Type of Document Dissertation
Author Springer, Matthew George
URN etd-09202006-102822
Title Achievement Tradeoffs and No Child Left Behind
Degree PhD
Department Leadership and Policy Studies
Advisory Committee
Advisor Name Title
James W. Guthrie Committee Chair
Dale Ballou Committee Member
Kenneth K. Wong Committee Member
Michael J. Podgursky Committee Member
Keywords
  • economics of education
  • education finance
  • No Child Left Behind
  • resource allocation
  • productivity
Date of Defense 2006-08-31
Availability unrestricted
Abstract
Despite speculation that the No Child Left Behind Act of 2001’s (NCLB) finely tuned attention to improving academic opportunities for traditionally low-performing students and student subgroups compromises educational opportunities of high-performing students, there is limited empirical evidence that NCLB actually inhibits the progress of high-performing students. Consequently, ideological predispositions have dominated public interest in distributional effects under NCLB. A Student X Subject general linear model with school and Year X Grade fixed effects is estimated to isolate whether a school, based on prior year’s performance, has targeted resources to (a) students in a failing subgroup, (b) students in a failing subject, and/or (c) students failing math on a failing subgroup in Idaho.
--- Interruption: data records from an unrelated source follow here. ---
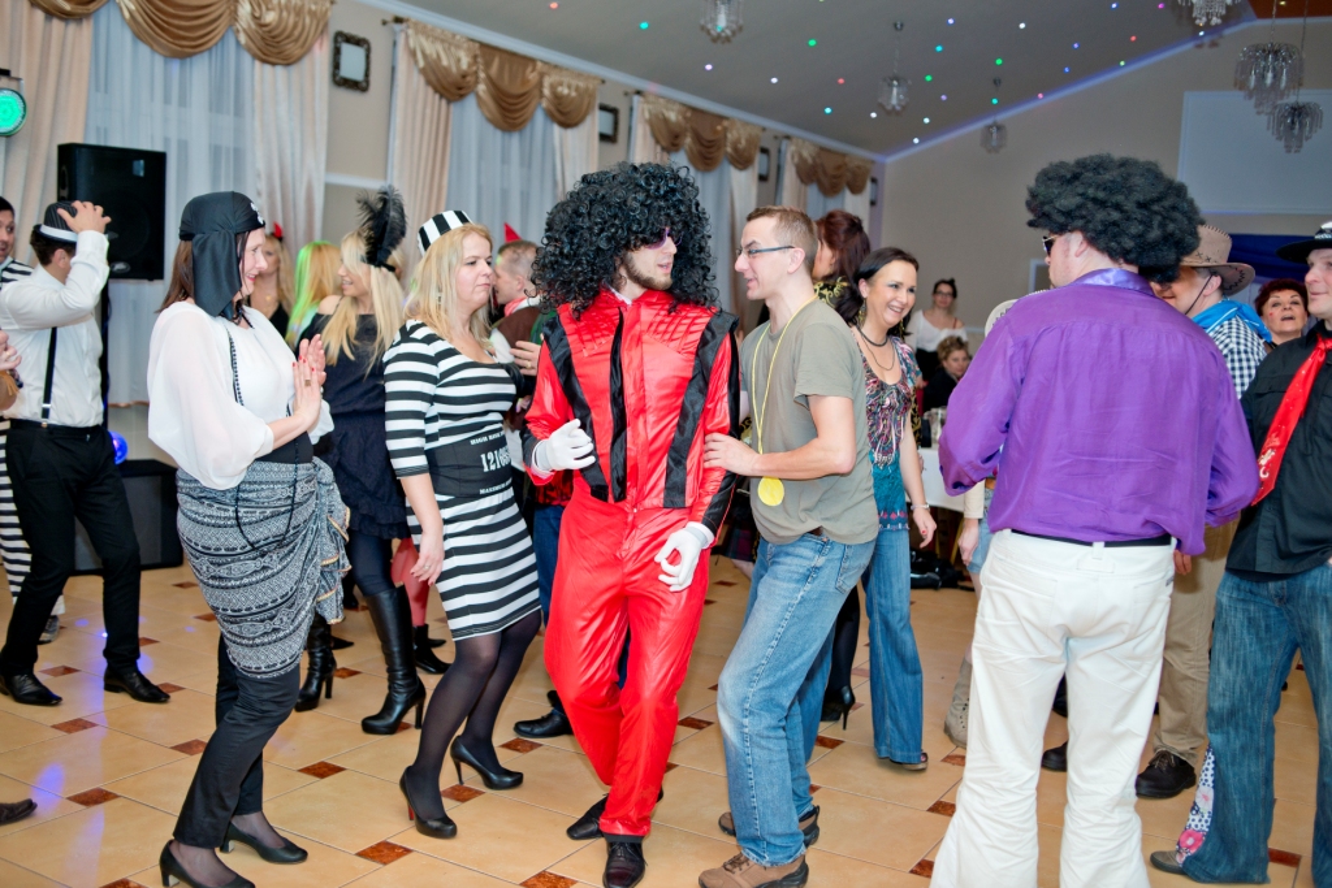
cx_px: 666
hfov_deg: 54.4
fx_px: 1295
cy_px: 444
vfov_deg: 37.9
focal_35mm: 35
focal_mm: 35
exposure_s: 1/320
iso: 320
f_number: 2.8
There is strong evidence that NCLB’s threat of sanctions increased incentives for schools and school districts to elevate learning opportunities for traditionally low-performing students and student subgroups, but that the increased performance by traditionally low-performing students and student subgroups did not occur at the expense of traditionally high-performing students. It appears that Idaho’s response to NCLB is one of improved efficiency and not achievement tradeoffs, in that traditional public schools in the state did more with the same level and distribution of resources as in years past.